Stored data:

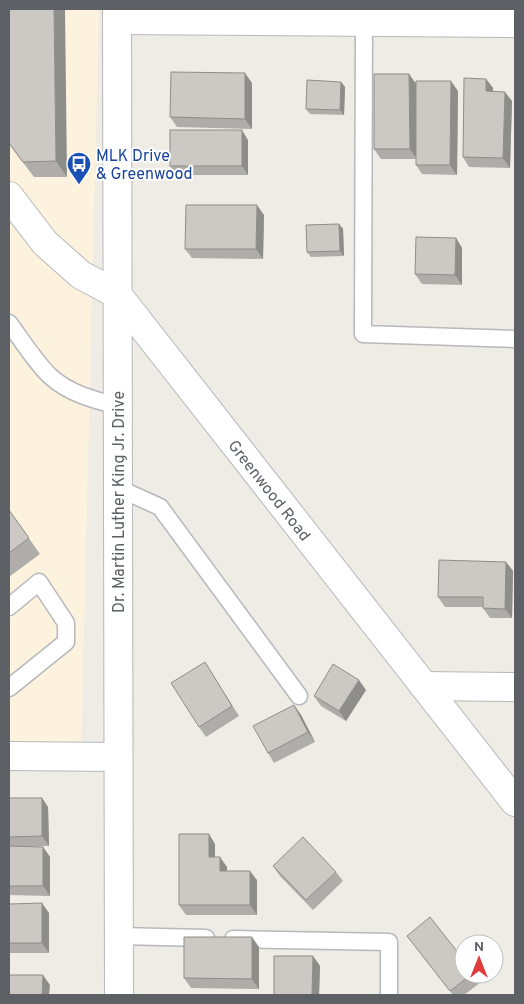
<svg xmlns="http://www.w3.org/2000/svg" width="524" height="1004" viewBox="0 0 524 1004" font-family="Overpass,sans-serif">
  <rect width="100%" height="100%" fill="#eeece5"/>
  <polygon fill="#fcf2dd" points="9,9 99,9 81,756 9,756"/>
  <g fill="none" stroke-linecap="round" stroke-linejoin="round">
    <defs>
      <g id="service">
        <polyline points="364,22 363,334 515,339"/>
        <path d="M9 323C21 339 36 363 50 376 68 393 94 400 118 406"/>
        <polyline points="118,488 160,507 299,696"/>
        <polyline points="9,607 39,582 66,623 66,642 9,688"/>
        <polyline points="118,936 206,938"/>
        <polyline points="233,939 389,942 389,995"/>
      </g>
      <g id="minor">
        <polyline points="117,20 515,23"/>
        <polyline points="9,196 45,243 81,275 117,294"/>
        <polyline points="424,686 515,687"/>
        <polyline points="9,756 118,757"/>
      </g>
      <g id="tertiary">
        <polyline points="117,9 119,995"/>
        <polyline points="117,294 515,802"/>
      </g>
    </defs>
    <use href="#service" stroke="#b6b8bb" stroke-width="19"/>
    <use href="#minor" stroke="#b6b8bb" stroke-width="30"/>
    <use href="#tertiary" stroke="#b6b8bb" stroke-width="30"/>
    <use href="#service" stroke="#fff" stroke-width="16"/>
    <use href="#minor" stroke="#fff" stroke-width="28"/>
    <use href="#tertiary" stroke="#fff" stroke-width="28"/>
  </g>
  <g fill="#afada9">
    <polygon points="9,9 67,177 34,177 9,144"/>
    <polygon points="409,74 416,84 458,91 457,175 422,174 416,165 416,159 381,159 374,149"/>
    <polygon points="486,79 493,88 493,91 512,101 510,168 469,167 463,157"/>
    <polygon points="341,82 345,87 344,115 310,114 306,109"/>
    <polygon points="252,83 252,129 177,127 170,117"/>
    <polygon points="248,140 248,175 177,175 170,166"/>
    <polygon points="264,215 263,259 192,258 185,249"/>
    <polygon points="339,224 343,229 344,256 311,257 307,252"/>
    <polygon points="456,238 462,248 462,285 422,284 415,274"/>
    <polygon points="9,510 40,554 9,577"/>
    <polygon points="506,562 513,571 512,618 490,618 483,608 483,607 445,607 438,597"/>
    <polygon points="205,662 239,716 206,737 199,727"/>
    <polygon points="366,690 346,721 321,706 314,696"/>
    <polygon points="294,705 301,715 315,742 274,763 268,753"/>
    <polygon points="9,798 42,798 48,807 49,846 17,846 43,847 50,857 50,896 9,895"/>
    <polygon points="215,844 215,857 227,867 227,871 257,880 257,915 186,915 179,905"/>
    <polygon points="273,866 336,872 343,881 313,910 280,876"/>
    <polygon points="9,904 49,913 49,953 9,953"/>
    <polygon points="407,936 464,974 475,974 481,982 464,995 453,995"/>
    <polygon points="259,947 259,989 191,988 184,978"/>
    <polygon points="313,956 320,966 319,995 274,995"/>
  </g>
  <g fill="#8f8d89">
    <polygon points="54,9 65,9 67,177 56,161"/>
    <polygon points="245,73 252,83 252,129 245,119"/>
    <polygon points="409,74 416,84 417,159 410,149"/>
    <polygon points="486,79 493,88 493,101 486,91"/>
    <polygon points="451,81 458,91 457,175 450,165"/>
    <polygon points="341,82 345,87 344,115 340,110"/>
    <polygon points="505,92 512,101 510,168 503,158"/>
    <polygon points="242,130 248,140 248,175 242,166"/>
    <polygon points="257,205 264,215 263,259 256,249"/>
    <polygon points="339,224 343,229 344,256 340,251"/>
    <polygon points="456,238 462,248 462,285 455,275"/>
    <polygon points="506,562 513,571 512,618 505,609"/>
    <polygon points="359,680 366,690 346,721 339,711"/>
    <polygon points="294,705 301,715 315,742 308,732"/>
    <polygon points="42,798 48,807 49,846 42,836"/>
    <polygon points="209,834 215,844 215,867 209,857"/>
    <polygon points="43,847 50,857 50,896 43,886"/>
    <polygon points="220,857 227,867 227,880 220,871"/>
    <polygon points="250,871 257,880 257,915 250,905"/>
    <polygon points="42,903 49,913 49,953 42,943"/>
    <polygon points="252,937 259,947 259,989 252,979"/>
    <polygon points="313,956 320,966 319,995 312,995"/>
    <polygon points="43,975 50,985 49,995 42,995"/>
  </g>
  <g fill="#ccc9c4" stroke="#8f8d89">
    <polygon points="9,9 54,9 56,161 23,162 9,143"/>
    <polygon points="171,72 245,73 245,119 170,117"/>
    <polygon points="374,74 409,74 410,149 374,149"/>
    <polygon points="464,78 486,79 486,91 505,92 503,158 463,157"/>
    <polygon points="307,80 341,82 340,110 306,109"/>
    <polygon points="416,81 451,81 450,165 416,165"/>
    <rect x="170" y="130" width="72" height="36"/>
    <polygon points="186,205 257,205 256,249 185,249"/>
    <polygon points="339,224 340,251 307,252 306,225"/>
    <polygon points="416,237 456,238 455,275 415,274"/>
    <polygon points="9,510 29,538 9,553"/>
    <polygon points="439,560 506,562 505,609 483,608 483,597 438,597"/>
    <polygon points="205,662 232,706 199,727 171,683"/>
    <polygon points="333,664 359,680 339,711 314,696"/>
    <polygon points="294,705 308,732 268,753 253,726"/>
    <polygon points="9,798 42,798 42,836 9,837"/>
    <polygon points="179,834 209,834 209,857 220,857 220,871 250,871 250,905 179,905"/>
    <polygon points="303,837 336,872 306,900 273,866"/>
    <polygon points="9,846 43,847 43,886 9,886"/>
    <polygon points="42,903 42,943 9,943 9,904"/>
    <polygon points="430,917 464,960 464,974 472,974 450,991 407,936"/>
    <polygon points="184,937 252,937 252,979 184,978"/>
    <polygon points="274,956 313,956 312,995 274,995"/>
    <polygon points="9,975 43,975 42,995 9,995"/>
  </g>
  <defs>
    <symbol id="bus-pin" viewBox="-11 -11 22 30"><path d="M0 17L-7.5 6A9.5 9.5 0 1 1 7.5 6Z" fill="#1a4fb4" stroke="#fff"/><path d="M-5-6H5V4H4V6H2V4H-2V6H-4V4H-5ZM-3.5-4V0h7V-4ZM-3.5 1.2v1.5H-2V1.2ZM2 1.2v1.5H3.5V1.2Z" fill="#fff"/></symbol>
  </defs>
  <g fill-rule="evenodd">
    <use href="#bus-pin" x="65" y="150" width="28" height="38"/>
  </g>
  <g text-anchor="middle" stroke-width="4" stroke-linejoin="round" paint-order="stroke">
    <g font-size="16" fill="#164399" stroke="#fff" text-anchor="start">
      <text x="96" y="161">MLK Drive<tspan x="96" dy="18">&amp; Greenwood</tspan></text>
    </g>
    <g font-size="16" fill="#5d6165" stroke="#fff">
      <text transform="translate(270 490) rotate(52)" y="6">Greenwood Road</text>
      <text transform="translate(118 502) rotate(-90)" y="6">Dr. Martin Luther King Jr. Drive</text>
    </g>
  </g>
  <rect width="524" height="1004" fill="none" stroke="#5d6165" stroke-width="20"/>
  <g transform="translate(479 959)"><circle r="24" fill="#ffffff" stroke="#bec0c1"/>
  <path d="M0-4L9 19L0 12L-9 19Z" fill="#de3c3d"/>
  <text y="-8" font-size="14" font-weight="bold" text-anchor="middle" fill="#5d6165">N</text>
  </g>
</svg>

◆ ABOUT THIS EXERCISE ◆
Repeat the records word for word. Leave out whatever pictures they hold.

◆ YOUR SOLUTION ◆
<svg xmlns="http://www.w3.org/2000/svg" width="524" height="1004" viewBox="0 0 524 1004" font-family="Overpass,sans-serif">
  <rect width="100%" height="100%" fill="#eeece5"/>
  <polygon fill="#fcf2dd" points="9,9 99,9 81,756 9,756"/>
  <g fill="none" stroke-linecap="round" stroke-linejoin="round">
    <defs>
      <g id="service">
        <polyline points="364,22 363,334 515,339"/>
        <path d="M9 323C21 339 36 363 50 376 68 393 94 400 118 406"/>
        <polyline points="118,488 160,507 299,696"/>
        <polyline points="9,607 39,582 66,623 66,642 9,688"/>
        <polyline points="118,936 206,938"/>
        <polyline points="233,939 389,942 389,995"/>
      </g>
      <g id="minor">
        <polyline points="117,20 515,23"/>
        <polyline points="9,196 45,243 81,275 117,294"/>
        <polyline points="424,686 515,687"/>
        <polyline points="9,756 118,757"/>
      </g>
      <g id="tertiary">
        <polyline points="117,9 119,995"/>
        <polyline points="117,294 515,802"/>
      </g>
    </defs>
    <use href="#service" stroke="#b6b8bb" stroke-width="19"/>
    <use href="#minor" stroke="#b6b8bb" stroke-width="30"/>
    <use href="#tertiary" stroke="#b6b8bb" stroke-width="30"/>
    <use href="#service" stroke="#fff" stroke-width="16"/>
    <use href="#minor" stroke="#fff" stroke-width="28"/>
    <use href="#tertiary" stroke="#fff" stroke-width="28"/>
  </g>
  <g fill="#afada9">
    <polygon points="9,9 67,177 34,177 9,144"/>
    <polygon points="409,74 416,84 458,91 457,175 422,174 416,165 416,159 381,159 374,149"/>
    <polygon points="486,79 493,88 493,91 512,101 510,168 469,167 463,157"/>
    <polygon points="341,82 345,87 344,115 310,114 306,109"/>
    <polygon points="252,83 252,129 177,127 170,117"/>
    <polygon points="248,140 248,175 177,175 170,166"/>
    <polygon points="264,215 263,259 192,258 185,249"/>
    <polygon points="339,224 343,229 344,256 311,257 307,252"/>
    <polygon points="456,238 462,248 462,285 422,284 415,274"/>
    <polygon points="9,510 40,554 9,577"/>
    <polygon points="506,562 513,571 512,618 490,618 483,608 483,607 445,607 438,597"/>
    <polygon points="205,662 239,716 206,737 199,727"/>
    <polygon points="366,690 346,721 321,706 314,696"/>
    <polygon points="294,705 301,715 315,742 274,763 268,753"/>
    <polygon points="9,798 42,798 48,807 49,846 17,846 43,847 50,857 50,896 9,895"/>
    <polygon points="215,844 215,857 227,867 227,871 257,880 257,915 186,915 179,905"/>
    <polygon points="273,866 336,872 343,881 313,910 280,876"/>
    <polygon points="9,904 49,913 49,953 9,953"/>
    <polygon points="407,936 464,974 475,974 481,982 464,995 453,995"/>
    <polygon points="259,947 259,989 191,988 184,978"/>
    <polygon points="313,956 320,966 319,995 274,995"/>
  </g>
  <g fill="#8f8d89">
    <polygon points="54,9 65,9 67,177 56,161"/>
    <polygon points="245,73 252,83 252,129 245,119"/>
    <polygon points="409,74 416,84 417,159 410,149"/>
    <polygon points="486,79 493,88 493,101 486,91"/>
    <polygon points="451,81 458,91 457,175 450,165"/>
    <polygon points="341,82 345,87 344,115 340,110"/>
    <polygon points="505,92 512,101 510,168 503,158"/>
    <polygon points="242,130 248,140 248,175 242,166"/>
    <polygon points="257,205 264,215 263,259 256,249"/>
    <polygon points="339,224 343,229 344,256 340,251"/>
    <polygon points="456,238 462,248 462,285 455,275"/>
    <polygon points="506,562 513,571 512,618 505,609"/>
    <polygon points="359,680 366,690 346,721 339,711"/>
    <polygon points="294,705 301,715 315,742 308,732"/>
    <polygon points="42,798 48,807 49,846 42,836"/>
    <polygon points="209,834 215,844 215,867 209,857"/>
    <polygon points="43,847 50,857 50,896 43,886"/>
    <polygon points="220,857 227,867 227,880 220,871"/>
    <polygon points="250,871 257,880 257,915 250,905"/>
    <polygon points="42,903 49,913 49,953 42,943"/>
    <polygon points="252,937 259,947 259,989 252,979"/>
    <polygon points="313,956 320,966 319,995 312,995"/>
    <polygon points="43,975 50,985 49,995 42,995"/>
  </g>
  <g fill="#ccc9c4" stroke="#8f8d89">
    <polygon points="9,9 54,9 56,161 23,162 9,143"/>
    <polygon points="171,72 245,73 245,119 170,117"/>
    <polygon points="374,74 409,74 410,149 374,149"/>
    <polygon points="464,78 486,79 486,91 505,92 503,158 463,157"/>
    <polygon points="307,80 341,82 340,110 306,109"/>
    <polygon points="416,81 451,81 450,165 416,165"/>
    <rect x="170" y="130" width="72" height="36"/>
    <polygon points="186,205 257,205 256,249 185,249"/>
    <polygon points="339,224 340,251 307,252 306,225"/>
    <polygon points="416,237 456,238 455,275 415,274"/>
    <polygon points="9,510 29,538 9,553"/>
    <polygon points="439,560 506,562 505,609 483,608 483,597 438,597"/>
    <polygon points="205,662 232,706 199,727 171,683"/>
    <polygon points="333,664 359,680 339,711 314,696"/>
    <polygon points="294,705 308,732 268,753 253,726"/>
    <polygon points="9,798 42,798 42,836 9,837"/>
    <polygon points="179,834 209,834 209,857 220,857 220,871 250,871 250,905 179,905"/>
    <polygon points="303,837 336,872 306,900 273,866"/>
    <polygon points="9,846 43,847 43,886 9,886"/>
    <polygon points="42,903 42,943 9,943 9,904"/>
    <polygon points="430,917 464,960 464,974 472,974 450,991 407,936"/>
    <polygon points="184,937 252,937 252,979 184,978"/>
    <polygon points="274,956 313,956 312,995 274,995"/>
    <polygon points="9,975 43,975 42,995 9,995"/>
  </g>
  <defs>
    <symbol id="bus-pin" viewBox="-11 -11 22 30"><path d="M0 17L-7.5 6A9.5 9.5 0 1 1 7.5 6Z" fill="#1a4fb4" stroke="#fff"/><path d="M-5-6H5V4H4V6H2V4H-2V6H-4V4H-5ZM-3.5-4V0h7V-4ZM-3.5 1.2v1.5H-2V1.2ZM2 1.2v1.5H3.5V1.2Z" fill="#fff"/></symbol>
  </defs>
  <g fill-rule="evenodd">
    <use href="#bus-pin" x="65" y="150" width="28" height="38"/>
  </g>
  <g text-anchor="middle" stroke-width="4" stroke-linejoin="round" paint-order="stroke">
    <g font-size="16" fill="#164399" stroke="#fff" text-anchor="start">
      <text x="96" y="161">MLK Drive<tspan x="96" dy="18">&amp; Greenwood</tspan></text>
    </g>
    <g font-size="16" fill="#5d6165" stroke="#fff">
      <text transform="translate(270 490) rotate(52)" y="6">Greenwood Road</text>
      <text transform="translate(118 502) rotate(-90)" y="6">Dr. Martin Luther King Jr. Drive</text>
    </g>
  </g>
  <rect width="524" height="1004" fill="none" stroke="#5d6165" stroke-width="20"/>
  <g transform="translate(479 959)"><circle r="24" fill="#ffffff" stroke="#bec0c1"/>
  <path d="M0-4L9 19L0 12L-9 19Z" fill="#de3c3d"/>
  <text y="-8" font-size="14" font-weight="bold" text-anchor="middle" fill="#5d6165">N</text>
  </g>
</svg>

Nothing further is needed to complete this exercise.